By default, the entire subprocess process group receives SIGKILL—instant termination that cannot be caught or ignored. This is the safest option because:

  • The lock is already gone, so checkpointing would race with another worker.

  • SIGKILL guarantees the process stops immediately.

  • The process group kill ensures child processes are also terminated.

Configuring lock-loss behavior

If your task can benefit from a brief graceful shutdown even after lock loss (for example, to flush partial results or release external resources that would otherwise leak), you can configure SIGTERM instead:

Environment variable

Default

Description

JOBQ_LOCK_LOST_BEHAVIOR

sigkill

Signal sent to the subprocess on lock loss. sigkill sends SIGKILL to the entire process group (immediate termination). sigterm sends SIGTERM to the subprocess (allows signal handlers to run).

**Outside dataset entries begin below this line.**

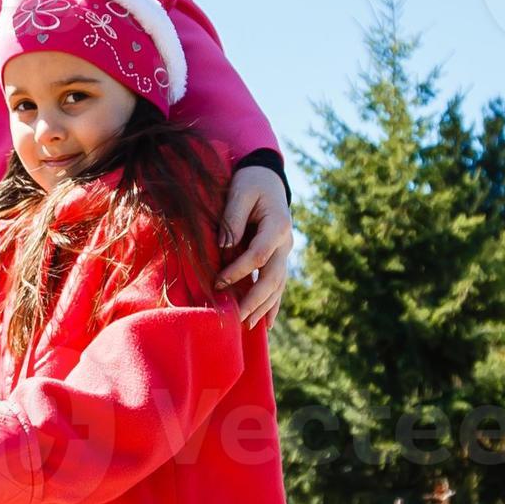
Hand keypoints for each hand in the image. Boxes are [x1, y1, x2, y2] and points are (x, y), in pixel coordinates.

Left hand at [217, 163, 294, 329]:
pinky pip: (278, 285)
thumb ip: (233, 219)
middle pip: (273, 277)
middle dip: (255, 299)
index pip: (258, 255)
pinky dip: (272, 305)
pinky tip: (265, 324)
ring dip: (264, 307)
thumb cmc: (250, 183)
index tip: (218, 282)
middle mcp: (286, 242)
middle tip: (238, 318)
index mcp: (278, 225)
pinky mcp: (279, 258)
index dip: (239, 271)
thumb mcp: (240, 192)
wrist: (267, 178)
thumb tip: (225, 247)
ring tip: (248, 325)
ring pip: (278, 285)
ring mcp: (285, 252)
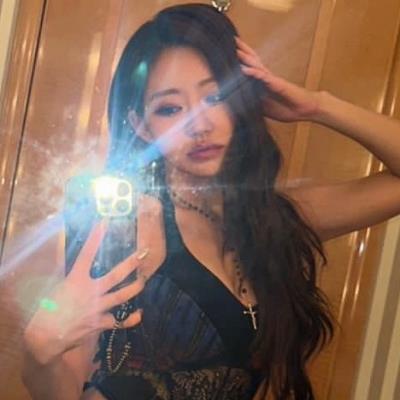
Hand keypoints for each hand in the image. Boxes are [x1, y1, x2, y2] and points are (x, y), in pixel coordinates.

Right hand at [23, 194, 164, 364]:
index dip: (95, 237)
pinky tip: (140, 314)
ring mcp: (97, 308)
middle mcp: (90, 292)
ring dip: (135, 287)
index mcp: (75, 280)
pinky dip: (131, 319)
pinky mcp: (100, 323)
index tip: (104, 222)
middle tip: (144, 252)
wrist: (45, 337)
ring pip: (122, 296)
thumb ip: (67, 273)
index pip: (86, 254)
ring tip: (145, 279)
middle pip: (115, 276)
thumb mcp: (54, 286)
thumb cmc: (47, 310)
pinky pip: (119, 321)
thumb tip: (69, 258)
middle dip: (131, 263)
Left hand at [235, 36, 320, 121]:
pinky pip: (264, 77)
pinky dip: (253, 73)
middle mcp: (266, 78)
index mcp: (262, 83)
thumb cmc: (285, 108)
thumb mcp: (263, 107)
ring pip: (256, 65)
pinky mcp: (278, 84)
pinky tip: (244, 69)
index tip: (226, 53)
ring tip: (234, 48)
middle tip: (229, 40)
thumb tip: (237, 104)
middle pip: (252, 61)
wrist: (304, 110)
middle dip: (241, 51)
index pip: (249, 68)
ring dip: (245, 57)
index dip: (239, 61)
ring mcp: (272, 80)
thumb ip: (252, 102)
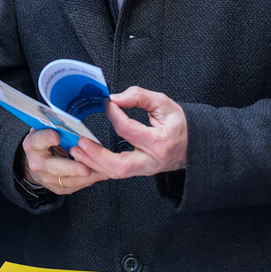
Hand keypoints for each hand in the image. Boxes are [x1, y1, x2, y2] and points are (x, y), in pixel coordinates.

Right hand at [23, 128, 107, 194]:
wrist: (38, 162)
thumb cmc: (45, 142)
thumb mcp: (46, 129)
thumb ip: (56, 125)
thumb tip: (73, 118)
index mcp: (33, 144)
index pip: (38, 140)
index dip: (47, 138)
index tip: (57, 137)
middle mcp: (38, 163)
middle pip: (54, 167)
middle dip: (72, 168)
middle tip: (85, 168)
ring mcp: (47, 178)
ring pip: (68, 180)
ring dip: (87, 176)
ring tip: (103, 171)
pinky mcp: (58, 188)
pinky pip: (76, 185)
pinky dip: (90, 180)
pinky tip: (101, 174)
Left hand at [71, 86, 186, 179]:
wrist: (194, 144)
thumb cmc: (179, 124)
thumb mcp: (164, 104)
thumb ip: (140, 97)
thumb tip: (116, 98)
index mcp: (159, 142)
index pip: (128, 130)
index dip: (114, 115)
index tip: (107, 103)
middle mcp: (151, 160)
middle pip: (120, 166)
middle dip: (97, 155)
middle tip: (81, 143)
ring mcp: (145, 169)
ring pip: (116, 174)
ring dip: (94, 164)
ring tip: (77, 151)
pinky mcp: (139, 172)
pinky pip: (117, 174)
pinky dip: (100, 168)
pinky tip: (86, 160)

JOBQ_LOCK_LOST_BEHAVIOR=sigterm ai4s-jobq myaccount/myqueue worker --num-workers 2

Warning

With sigterm, a subprocess that ignores or mishandles SIGTERM will continue running after lock loss, potentially causing duplicate execution. Use sigkill (the default) unless you have a specific reason to allow graceful cleanup.

How lock loss is detected

Both backends track time since the last successful lock renewal:

  • Storage Queue: If no successful update_message (heartbeat) within the visibility timeout, lock_lost_event is set.

  • Service Bus: If no successful renew_lock within the lock duration, or if renewal returns HTTP 404, lock_lost_event is set.

Once lock_lost_event is set, pull_and_execute cancels the running callback task, which triggers the subprocess termination via the configured signal.

Message redelivery after lock loss

The two backends differ in where a message reappears after its lock expires:

  • Storage Queue: The message reappears at the end of the queue, behind any messages that were enqueued after it.

  • Service Bus: The message reappears at the beginning of the queue and is delivered to the next available worker immediately.

If your workload does not tolerate simultaneous delivery of the same task to multiple workers—even briefly—Storage Queue is the safer choice. The delay before redelivery gives the terminated subprocess time to exit before another worker picks up the message.